◆ **To do**
Filter the entries, keeping every line with the string "parking".

Items listed in a dataset:
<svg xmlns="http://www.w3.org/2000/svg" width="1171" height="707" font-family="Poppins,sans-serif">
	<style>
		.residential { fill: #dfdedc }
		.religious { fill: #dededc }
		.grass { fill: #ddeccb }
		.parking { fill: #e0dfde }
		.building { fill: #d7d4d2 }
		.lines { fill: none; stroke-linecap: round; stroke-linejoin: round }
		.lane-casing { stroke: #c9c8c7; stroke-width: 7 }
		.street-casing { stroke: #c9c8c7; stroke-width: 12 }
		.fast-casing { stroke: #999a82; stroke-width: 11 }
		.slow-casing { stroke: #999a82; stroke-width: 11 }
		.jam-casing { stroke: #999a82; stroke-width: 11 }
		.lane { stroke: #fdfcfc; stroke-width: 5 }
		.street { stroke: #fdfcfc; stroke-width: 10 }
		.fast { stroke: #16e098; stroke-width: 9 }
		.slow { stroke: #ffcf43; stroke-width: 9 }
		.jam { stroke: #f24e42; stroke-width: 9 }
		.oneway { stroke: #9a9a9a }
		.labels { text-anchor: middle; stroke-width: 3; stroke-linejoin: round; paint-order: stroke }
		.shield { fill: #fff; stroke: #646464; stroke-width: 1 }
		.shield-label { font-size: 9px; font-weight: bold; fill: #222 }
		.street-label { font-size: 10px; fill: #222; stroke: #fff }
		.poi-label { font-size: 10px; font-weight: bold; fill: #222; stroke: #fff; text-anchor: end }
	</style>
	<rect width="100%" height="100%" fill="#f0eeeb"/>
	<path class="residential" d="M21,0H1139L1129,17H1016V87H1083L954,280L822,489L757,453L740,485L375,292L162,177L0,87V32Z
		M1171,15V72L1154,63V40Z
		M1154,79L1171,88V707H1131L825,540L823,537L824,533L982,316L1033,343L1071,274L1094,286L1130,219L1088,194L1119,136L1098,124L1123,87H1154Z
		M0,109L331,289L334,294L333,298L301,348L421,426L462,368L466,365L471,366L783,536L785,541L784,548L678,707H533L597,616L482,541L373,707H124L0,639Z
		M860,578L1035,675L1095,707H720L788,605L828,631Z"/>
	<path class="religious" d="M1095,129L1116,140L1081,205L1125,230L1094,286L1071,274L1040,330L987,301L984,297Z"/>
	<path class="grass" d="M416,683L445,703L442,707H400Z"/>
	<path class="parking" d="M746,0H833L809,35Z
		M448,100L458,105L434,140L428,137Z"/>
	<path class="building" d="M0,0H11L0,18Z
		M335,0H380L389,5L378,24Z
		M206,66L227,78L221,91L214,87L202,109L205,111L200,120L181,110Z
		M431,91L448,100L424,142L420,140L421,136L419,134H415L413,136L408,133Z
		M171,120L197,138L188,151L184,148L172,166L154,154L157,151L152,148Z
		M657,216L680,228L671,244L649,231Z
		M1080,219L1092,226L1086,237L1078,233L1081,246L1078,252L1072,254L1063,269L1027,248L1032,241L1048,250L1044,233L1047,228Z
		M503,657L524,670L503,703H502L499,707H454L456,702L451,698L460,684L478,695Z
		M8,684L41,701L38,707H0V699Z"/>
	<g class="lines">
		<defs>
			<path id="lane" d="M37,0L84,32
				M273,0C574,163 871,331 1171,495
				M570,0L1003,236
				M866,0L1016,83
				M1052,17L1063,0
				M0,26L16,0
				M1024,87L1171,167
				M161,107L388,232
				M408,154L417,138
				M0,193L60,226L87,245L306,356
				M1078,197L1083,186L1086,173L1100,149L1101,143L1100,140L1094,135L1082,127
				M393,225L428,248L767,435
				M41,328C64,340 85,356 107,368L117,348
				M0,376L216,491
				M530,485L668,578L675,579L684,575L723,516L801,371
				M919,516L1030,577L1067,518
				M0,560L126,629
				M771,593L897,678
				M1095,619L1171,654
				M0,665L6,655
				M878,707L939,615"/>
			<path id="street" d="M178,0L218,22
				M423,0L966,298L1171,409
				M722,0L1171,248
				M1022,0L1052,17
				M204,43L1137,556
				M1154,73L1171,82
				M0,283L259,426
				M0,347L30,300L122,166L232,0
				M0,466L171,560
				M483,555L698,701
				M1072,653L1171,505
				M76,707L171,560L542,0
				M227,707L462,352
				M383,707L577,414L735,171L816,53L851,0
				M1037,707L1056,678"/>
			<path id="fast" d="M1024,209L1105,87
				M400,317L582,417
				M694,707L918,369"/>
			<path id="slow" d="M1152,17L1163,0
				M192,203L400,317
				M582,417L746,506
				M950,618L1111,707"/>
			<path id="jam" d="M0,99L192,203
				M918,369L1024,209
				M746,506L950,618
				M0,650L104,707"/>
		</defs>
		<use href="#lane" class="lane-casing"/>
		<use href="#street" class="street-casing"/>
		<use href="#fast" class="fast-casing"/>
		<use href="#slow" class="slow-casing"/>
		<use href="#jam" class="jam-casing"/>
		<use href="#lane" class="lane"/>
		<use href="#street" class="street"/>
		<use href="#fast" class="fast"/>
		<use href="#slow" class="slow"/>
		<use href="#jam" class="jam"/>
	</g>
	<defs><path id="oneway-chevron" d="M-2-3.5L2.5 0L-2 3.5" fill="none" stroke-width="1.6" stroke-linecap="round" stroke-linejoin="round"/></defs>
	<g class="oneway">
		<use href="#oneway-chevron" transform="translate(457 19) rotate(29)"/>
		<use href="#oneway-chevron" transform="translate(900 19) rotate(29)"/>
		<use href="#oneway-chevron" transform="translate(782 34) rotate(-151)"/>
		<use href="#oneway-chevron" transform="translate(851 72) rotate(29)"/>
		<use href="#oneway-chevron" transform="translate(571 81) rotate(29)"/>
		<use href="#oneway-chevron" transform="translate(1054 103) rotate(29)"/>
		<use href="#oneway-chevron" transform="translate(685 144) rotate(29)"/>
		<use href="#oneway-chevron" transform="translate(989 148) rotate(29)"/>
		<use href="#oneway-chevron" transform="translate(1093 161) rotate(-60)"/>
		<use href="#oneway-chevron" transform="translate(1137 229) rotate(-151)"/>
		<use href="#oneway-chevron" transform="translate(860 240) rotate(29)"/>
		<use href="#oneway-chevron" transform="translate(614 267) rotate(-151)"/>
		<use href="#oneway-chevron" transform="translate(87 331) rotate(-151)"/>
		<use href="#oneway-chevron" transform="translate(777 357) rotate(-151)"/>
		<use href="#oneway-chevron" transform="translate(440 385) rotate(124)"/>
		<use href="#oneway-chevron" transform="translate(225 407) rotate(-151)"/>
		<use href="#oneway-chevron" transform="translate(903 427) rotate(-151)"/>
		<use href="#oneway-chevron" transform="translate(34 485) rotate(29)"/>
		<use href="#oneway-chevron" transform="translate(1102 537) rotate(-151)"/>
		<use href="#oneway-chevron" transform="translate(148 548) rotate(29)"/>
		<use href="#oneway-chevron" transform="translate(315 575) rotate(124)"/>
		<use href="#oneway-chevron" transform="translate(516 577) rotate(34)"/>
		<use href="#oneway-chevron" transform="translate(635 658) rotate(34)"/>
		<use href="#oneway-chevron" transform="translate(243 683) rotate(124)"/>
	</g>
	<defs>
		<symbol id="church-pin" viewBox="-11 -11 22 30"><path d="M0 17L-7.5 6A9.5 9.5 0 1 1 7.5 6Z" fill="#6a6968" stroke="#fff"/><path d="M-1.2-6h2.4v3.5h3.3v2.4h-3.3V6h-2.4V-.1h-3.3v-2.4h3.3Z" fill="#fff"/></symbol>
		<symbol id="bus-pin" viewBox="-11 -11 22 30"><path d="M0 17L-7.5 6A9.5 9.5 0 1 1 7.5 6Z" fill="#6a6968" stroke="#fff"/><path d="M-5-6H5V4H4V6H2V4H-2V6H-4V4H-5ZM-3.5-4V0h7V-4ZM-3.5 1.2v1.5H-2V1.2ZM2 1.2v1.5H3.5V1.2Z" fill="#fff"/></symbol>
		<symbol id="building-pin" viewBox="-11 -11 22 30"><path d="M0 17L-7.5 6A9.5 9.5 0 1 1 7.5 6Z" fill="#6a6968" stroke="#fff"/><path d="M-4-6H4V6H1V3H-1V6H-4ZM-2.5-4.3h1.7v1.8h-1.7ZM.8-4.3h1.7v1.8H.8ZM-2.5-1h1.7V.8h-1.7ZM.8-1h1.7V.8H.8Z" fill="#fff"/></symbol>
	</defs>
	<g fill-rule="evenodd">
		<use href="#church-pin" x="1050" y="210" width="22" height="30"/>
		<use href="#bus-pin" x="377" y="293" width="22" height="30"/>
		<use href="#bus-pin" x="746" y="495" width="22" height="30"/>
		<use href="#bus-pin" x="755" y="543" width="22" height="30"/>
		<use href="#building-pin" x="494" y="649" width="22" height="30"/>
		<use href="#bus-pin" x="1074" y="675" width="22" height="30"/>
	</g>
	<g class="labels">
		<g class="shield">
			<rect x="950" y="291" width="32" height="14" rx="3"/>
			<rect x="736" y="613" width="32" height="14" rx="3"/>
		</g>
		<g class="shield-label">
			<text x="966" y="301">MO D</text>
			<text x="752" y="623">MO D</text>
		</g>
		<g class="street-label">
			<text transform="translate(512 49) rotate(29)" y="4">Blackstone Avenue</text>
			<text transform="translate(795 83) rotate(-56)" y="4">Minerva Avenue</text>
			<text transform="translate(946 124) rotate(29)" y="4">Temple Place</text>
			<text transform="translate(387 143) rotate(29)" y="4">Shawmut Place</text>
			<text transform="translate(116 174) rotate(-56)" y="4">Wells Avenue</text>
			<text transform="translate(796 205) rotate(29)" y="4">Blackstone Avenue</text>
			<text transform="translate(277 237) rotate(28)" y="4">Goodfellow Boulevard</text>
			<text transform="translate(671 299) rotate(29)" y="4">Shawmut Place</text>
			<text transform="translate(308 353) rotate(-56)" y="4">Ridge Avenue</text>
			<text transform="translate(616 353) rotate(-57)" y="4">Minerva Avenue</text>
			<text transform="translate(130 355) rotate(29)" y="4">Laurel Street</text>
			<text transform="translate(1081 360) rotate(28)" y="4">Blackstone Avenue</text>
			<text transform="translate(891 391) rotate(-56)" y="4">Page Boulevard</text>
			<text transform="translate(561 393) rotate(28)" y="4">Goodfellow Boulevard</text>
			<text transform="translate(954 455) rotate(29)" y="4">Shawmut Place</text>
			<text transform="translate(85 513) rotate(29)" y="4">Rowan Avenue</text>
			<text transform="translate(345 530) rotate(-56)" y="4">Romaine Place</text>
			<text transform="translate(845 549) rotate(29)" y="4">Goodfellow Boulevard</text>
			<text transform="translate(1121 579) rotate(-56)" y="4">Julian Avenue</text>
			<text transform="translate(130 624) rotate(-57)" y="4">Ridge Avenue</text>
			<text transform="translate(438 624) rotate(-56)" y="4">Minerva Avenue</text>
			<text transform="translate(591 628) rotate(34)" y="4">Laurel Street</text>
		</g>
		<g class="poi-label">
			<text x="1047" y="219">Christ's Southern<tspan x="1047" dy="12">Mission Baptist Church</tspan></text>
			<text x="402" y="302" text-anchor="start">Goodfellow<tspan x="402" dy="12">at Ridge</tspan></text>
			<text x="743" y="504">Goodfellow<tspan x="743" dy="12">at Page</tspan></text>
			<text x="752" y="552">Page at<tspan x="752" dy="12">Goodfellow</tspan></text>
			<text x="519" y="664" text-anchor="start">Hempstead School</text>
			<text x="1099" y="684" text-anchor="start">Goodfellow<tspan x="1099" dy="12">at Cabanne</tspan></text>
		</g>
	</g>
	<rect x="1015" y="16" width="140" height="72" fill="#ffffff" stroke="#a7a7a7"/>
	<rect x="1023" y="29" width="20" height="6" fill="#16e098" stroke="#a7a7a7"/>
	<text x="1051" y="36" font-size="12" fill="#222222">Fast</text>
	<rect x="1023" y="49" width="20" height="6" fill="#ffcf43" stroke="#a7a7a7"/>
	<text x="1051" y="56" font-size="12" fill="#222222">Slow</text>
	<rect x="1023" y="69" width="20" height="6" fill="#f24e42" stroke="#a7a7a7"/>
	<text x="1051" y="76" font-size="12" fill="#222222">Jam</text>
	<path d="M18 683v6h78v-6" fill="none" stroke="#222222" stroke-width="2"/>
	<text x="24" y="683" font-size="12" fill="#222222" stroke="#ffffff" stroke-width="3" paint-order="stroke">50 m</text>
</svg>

◆ **Result of this task**
		.parking { fill: #e0dfde }
	<path class="parking" d="M746,0H833L809,35Z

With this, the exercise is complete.